The news media these days tends to be awash with stories about dishonest or unethical behaviour. We read about companies squeezing their suppliers, advertisers falsifying the facts about a product, CEO’s making off with company funds, or the big money players that triggered our global financial crisis … and we shake our heads in dismay and disgust.
We feel so very justified in taking the moral high ground. After all, these people are simply bad people – they’re nothing like us!
But here’s an article that just might give us pause – for a moment, a few seconds, a heart beat – in our righteous indignation. :)
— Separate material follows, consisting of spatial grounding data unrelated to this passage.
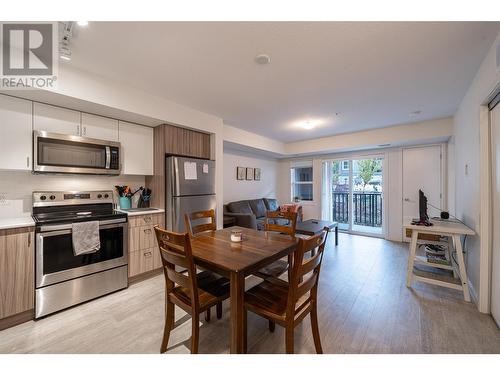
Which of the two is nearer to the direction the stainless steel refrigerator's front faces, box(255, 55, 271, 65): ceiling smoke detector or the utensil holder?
the ceiling smoke detector

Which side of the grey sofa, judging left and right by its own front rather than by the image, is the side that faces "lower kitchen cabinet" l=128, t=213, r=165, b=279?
right

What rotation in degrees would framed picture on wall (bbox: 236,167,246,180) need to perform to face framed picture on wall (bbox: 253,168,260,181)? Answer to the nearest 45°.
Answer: approximately 90° to its left

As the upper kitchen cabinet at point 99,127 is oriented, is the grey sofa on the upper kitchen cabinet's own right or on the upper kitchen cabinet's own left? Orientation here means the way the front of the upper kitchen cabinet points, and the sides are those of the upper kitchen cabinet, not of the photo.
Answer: on the upper kitchen cabinet's own left

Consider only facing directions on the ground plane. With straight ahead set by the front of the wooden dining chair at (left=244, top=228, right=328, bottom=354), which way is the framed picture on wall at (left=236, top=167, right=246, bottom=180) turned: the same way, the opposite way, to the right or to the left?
the opposite way

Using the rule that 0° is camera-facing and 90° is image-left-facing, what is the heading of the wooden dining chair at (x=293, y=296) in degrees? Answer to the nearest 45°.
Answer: approximately 135°

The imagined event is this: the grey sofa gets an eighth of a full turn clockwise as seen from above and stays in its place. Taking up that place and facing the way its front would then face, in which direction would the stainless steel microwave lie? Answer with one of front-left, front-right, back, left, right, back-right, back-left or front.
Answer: front-right

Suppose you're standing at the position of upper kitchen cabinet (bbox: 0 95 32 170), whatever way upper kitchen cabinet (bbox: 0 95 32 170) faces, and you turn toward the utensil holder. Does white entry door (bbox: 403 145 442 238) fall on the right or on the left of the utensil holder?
right

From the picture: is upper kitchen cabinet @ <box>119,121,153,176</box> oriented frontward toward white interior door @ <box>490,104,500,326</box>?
yes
Entitled Psychology Of Fraud: Why Good People Do Bad Things, it explores that fine line that can exist between ethical and unethical behaviour. And it comes up with some possibly surprising suggestions for why otherwise good people do bad things.
It may seem obvious that folk may do bad things because they want to be liked – and because the specific ‘bad thing’ in question will actually help somebody else, especially someone close to them. But it may be more surprising to learn that if people are thinking a decision is a business decision, they are more likely to lie or behave unethically than if they are thinking about it as a moral decision. As Ann Tenbrunsel, a researcher at Notre Dame, says “certain cognitive frames make us blind to the fact that we are confronting an ethical problem at all.”
And if you think most of ‘us’ always consider decisions from an ethical perspective even if ‘they’ (the evil-doers in the media) do not, what about the ‘cognitive frames‘ that get wrapped around these:
- Copying a DVD or music CD to keep or give to someone else?
- Lying for a friend to provide an alibi or an excuse?
- Not returning to a shop where they’ve given you too much change for your purchase?
- Walking away with someone else’s pen – and not returning it when you notice you have it?
- Photocopying an entire book or article instead of purchasing it?
- Using a photocopier at work to copy personal documents?
- Under-reporting income or over-reporting expenses on a tax return?
Ok, so these are definitely not in the same ballpark as those CEO’s defrauding millions of dollers, or the wheeling and dealing dishonesty that led to the GFC.
But in the end, perhaps it’s not so much a question of whether we can say absolutely that we behave ethically or unethically.
Perhaps the main difference between ‘us’ and ‘them’ is a question of degree.